New Straits Times: Was MH17 Finished Off With A Guns Kill?
Malezja domaga się od władz Ukrainy taśm z zapisem rozmów ich służb naziemnych , które gdzieś się „zapodziały”.
KUALA LUMPUR (New Straits Times) 8.08. 2014 – Ukraina zaprzecza, że jej Służby Specjalne (SBU) przejęły taśmy z nagraniami rozmów (powietrze- ziemia) jakie załoga samolotu MH-17 prowadziła z naziemną kontrolą ruchu lotniczego w dniu kiedy został on zestrzelony.
Ambasador Ukrainy w Malezji Ihor Humennyi, w ekskluzywnym wywiadzie dla New Straits Times, powiedział, że twierdzenia jakoby SBU jest w posiadaniu tych nagrań nie zostały niezależnie zweryfikowane lub potwierdzone przez Kijów.
„Nie ma żadnych dowodów lub potwierdzenia, że taśmy zostały skonfiskowane przez SBU. Tylko czytamy o tym w gazetach.” – mówi Ambasador. A gdzie są taśmy? Wykupiło je „Wprost”?
Oto ten wywiad i sami się możecie przekonać jak wiarygodny jest pan ambasador.
Niemal natychmiast po zestrzeleniu kilka agencji informacyjnych, w tym British Broadcasting Corporation (BBC), przekazało raporty, mówiące, że służba bezpieczeństwa Ukrainy SBU skonfiskowała nagrania rozmów między ukraińskimi pracownikami kontroli ruchu powietrznego z załogą samolotu .
Jeśli rzeczywiście SBU nie skonfiskowało nagrań, gdzie są taśmy łączności powietrze ziemia między MH17 i ATC? Na to pytanie , Humennyi odpowiedział, że nie ma odpowiedzi.
My znamy te kłopoty po katastrofie smoleńskiej. Kilka lat nie wystarcza aby znaleźć co potrzeba.
Może więc znajdzie się jakaś podpowiedź po obejrzeniu nagrania z miejsca upadku samolotu.
Czy zamiast szukać wyjaśnień na pytania na które nie będzie nigdy(zapewne) odpowiedzi należy zrobić tak jak ta kobieta w ostatniej sekwencji nagrania? Machnąć rękoma?
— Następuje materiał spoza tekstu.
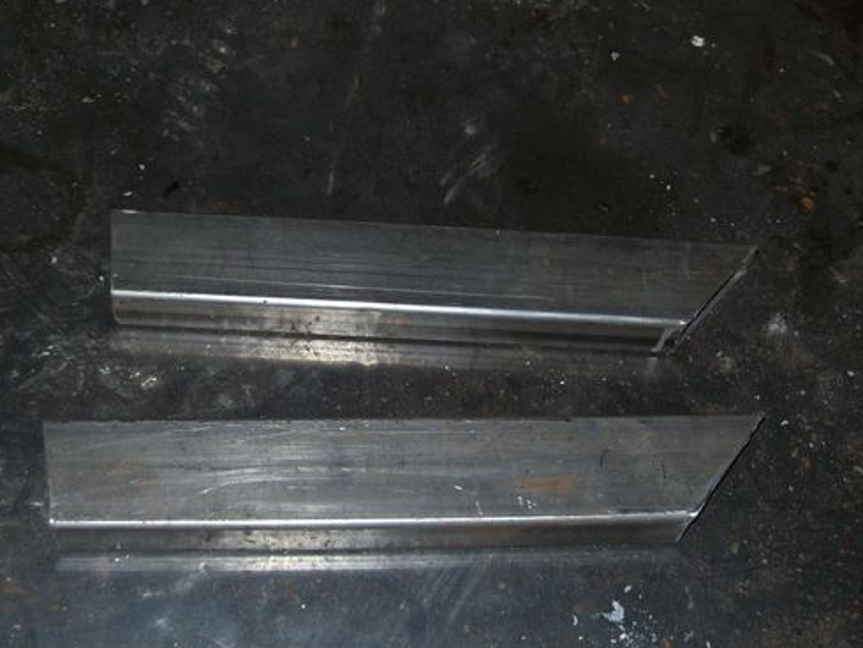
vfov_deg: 30.9
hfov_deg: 40.3
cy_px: 329
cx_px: 354
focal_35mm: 47
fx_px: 1172
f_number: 2.7
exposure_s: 1/64
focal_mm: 6
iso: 80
Internetowe wydanie gazety NST www.nst.com.my/node/22405 zamieściło we wtorek artykuł którego autorem jest Tham Wai Keong, (defence enthusiast, Kuala Lumpur). Zacytuje z niego tylko dwa fragmenty:
” Od początku uważałem, że to musiała być rakieta powietrze-powietrze, mimo, że początkowo myślałem, że był to pocisk R-27 (AA-10 Alamo), wystrzelony z Su-27. Ze swoją 39 kg głowicą CR (continuous rod) Alamo mógłby łatwo rozciąć kadłub samolotu na pół, rozsypując pasażerów, z których niektórzy wciąż byli przypięci do foteli, w promieniu 24 km……….”
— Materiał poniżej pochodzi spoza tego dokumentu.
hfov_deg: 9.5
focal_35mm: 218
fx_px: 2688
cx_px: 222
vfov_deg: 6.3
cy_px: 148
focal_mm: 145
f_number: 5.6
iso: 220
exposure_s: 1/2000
„…….. Mniejsze, okrągłe otwory, widoczne na zdjęciach w okolicy kokpitu pochodzą od pocisków API , a duże, postrzępione otwory poniżej po lewej stronie okna, jak również mniejsze, nierówne postrzępione otwory w sąsiedztwie pochodzą od pocisków HEI……Ze zdjęcia części lewego skrzydła mogę stwierdzić że pochodzą one od pocisków wystrzelonych z działka Su-25 będącego w pozycji z tyłu, z lewej strony ustawionego w stosunku (do MH-17) na 7.30.
Resztę można sobie doczytać z linku.
Świat się zmienia. Wydarzenia losowe jakimi były katastrofy lotnicze staja się dziś wydarzeniami politycznymi. Ich przyczyn nie wyjaśniają już nie eksperci lotnictwa ale najwyższe światowej rangi politycy. Czy to jest normalne.
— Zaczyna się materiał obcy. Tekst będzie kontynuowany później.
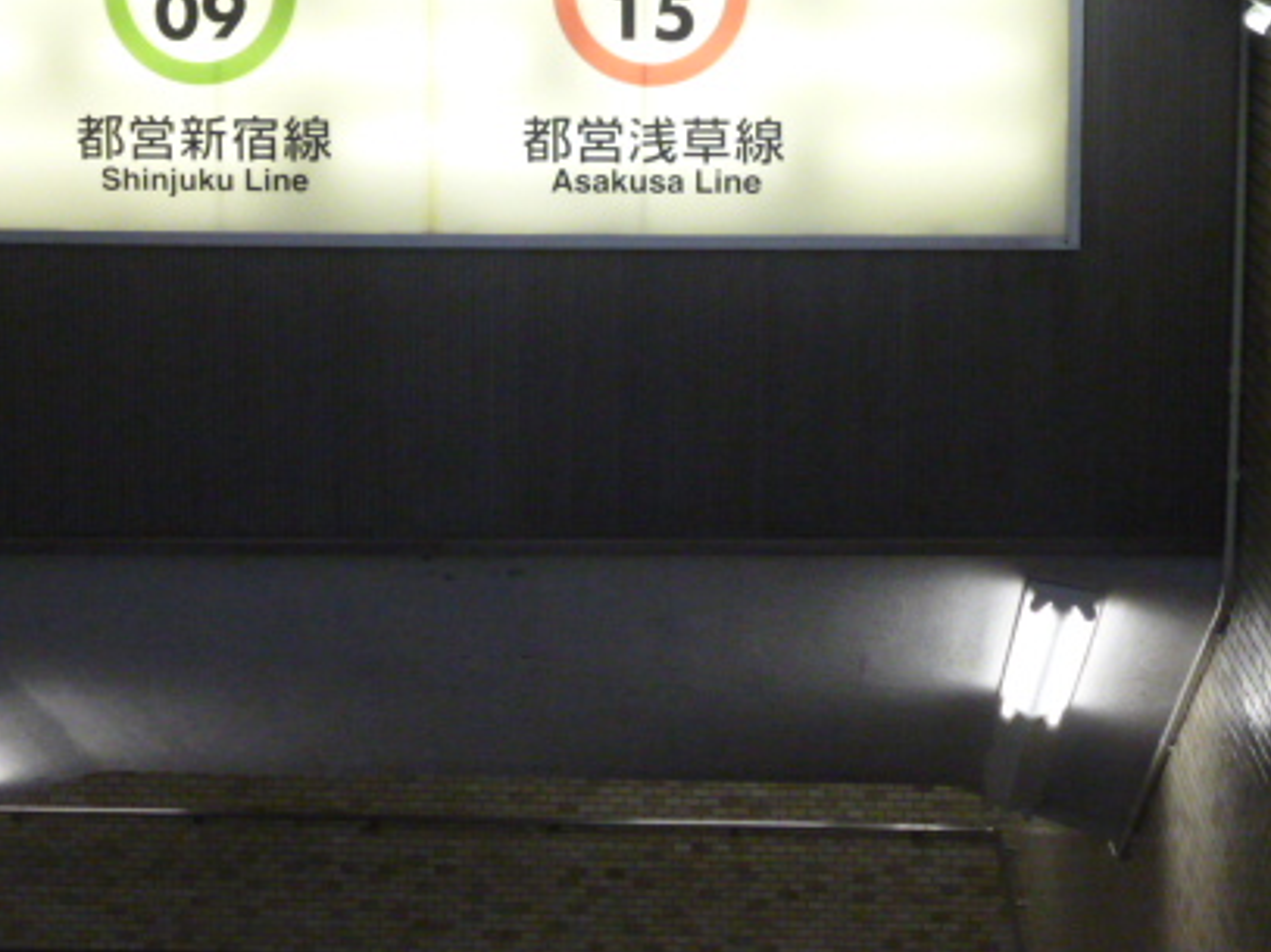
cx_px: 596
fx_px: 3230
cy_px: 265
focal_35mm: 88
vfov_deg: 16.7
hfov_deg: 22.3
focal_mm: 10
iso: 800
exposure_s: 1/125
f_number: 4.4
Dlatego też intencją tej publikacji nie jest wyjaśnienie czegokolwiek ani przedstawianie kolejnej wiarygodnej wersji wydarzenia. Może lemingi karmione jak małpy medialnym kitem zechcą też łyknąć odrobinę obiektywnej informacji. Jakie wyciągną z nich wnioski trudno przewidzieć.
PS. Kiedy już Australijskie i Holenderskie ekipy opuściły Ukrainę zaprzestając badań terenu katastrofy (tak jakby znalazły odpowiedź na swoje wątpliwości). Panowie Obama i Putin wznowili swoje telefoniczne kontakty. Konwój rosyjski z domalowanym czerwonym krzyżem może już wjechać na Ukrainę. Powiadomił o tym nie VP Biden lub John Kerry przekazując decyzję do ambasady w Kijowie ale Prezydent Obama, dzwoniąc do Poroszenko przekazał wiadomość że „misję humanitarną pod auspicjami Międzynarodowego Czerwonego Krzyża można kontynuować. Po prostu mu to powiedział.